We will be unsuccessful if we attempt to establish the Assumption of the Blessed Virgin Mary by historical evidence and witness. From the third century on, many Fathers of the Church and scholars and commentators tried to find the facts about the Assumption without much success at all. Whether the Blessed Mother actually died or not was a point of debate. Moreover, the place of her presumed death and assumption was also not clearly known – it could be Jerusalem or could be Ephesus. No one seemed to have seen her being lifted to heaven. One tradition tells us the apostles found her tomb empty.

Traditionally, the Church does not use ‘to die’ or ‘death’ for the Blessed Virgin. Nor does the Church use ‘resurrection’ for her. But from very early on, the faithful have firmly believed that she was lifted or ‘assumed’ into heaven. And this assumption includes not only her soul but also her body. Almost after two millennia, when the Church officially declared the dogma of the Assumption of Mary in 1950, Pope Pius XII expressed, “The Immaculate Mother of God, the ever-Virgin Mary, having completed the course of her earthly life, was assumed body and soul into heavenly glory.”

This confession of faith is not an arbitrary theological composition. It has always been a part of the deposit of faith from the very beginning of the Christian faith. When the apostles found her tomb was empty, they realized she had to be with her Son in glory. From her immaculate conception, Mary was destined to be in union with Christ. From her womb to the Crucifix, Christ was always united with his mother. Mary did not merely rent out her womb to the Son of God and finished her role as a surrogate mother at the birth of Christ. By being conceived without sin, she knew her Lord from the beginning of her existence. And by giving her body and blood to the Son of God at the conception, she became a part of Christ, impossible to be separated. When her Son died at the Cross, her soul was also pierced to death as the prophet Simeon had foretold. Now, when her Son defeated death and ascended to the glory of heaven, it was natural for her to follow where her Son went. And her Son did not forget his Mother to be always with him as she had always been. In the course of the redemption of mankind, Mary was and is and will be always with her Lord, her Son, Christ Jesus. She enjoys this singular, unique grace as the new Eve of the new creation.

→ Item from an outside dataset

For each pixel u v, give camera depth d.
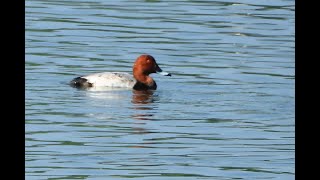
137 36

The Blessed Virgin exemplifies the destiny of the Church. The Church is the mystical Body of Christ. Just as Mary cannot be separated from Christ, Christ is always with her Bride, the Church. And the Blessed Virgin also shows what all Christians are to strive for. It is the union with Christ. Today, we celebrate the permanent union of our Blessed Mother with her divine Son. As long as Jesus is with us, as he promised, our Blessed Mother is with us, too. She hasn’t gone at all. She is among us with her Son.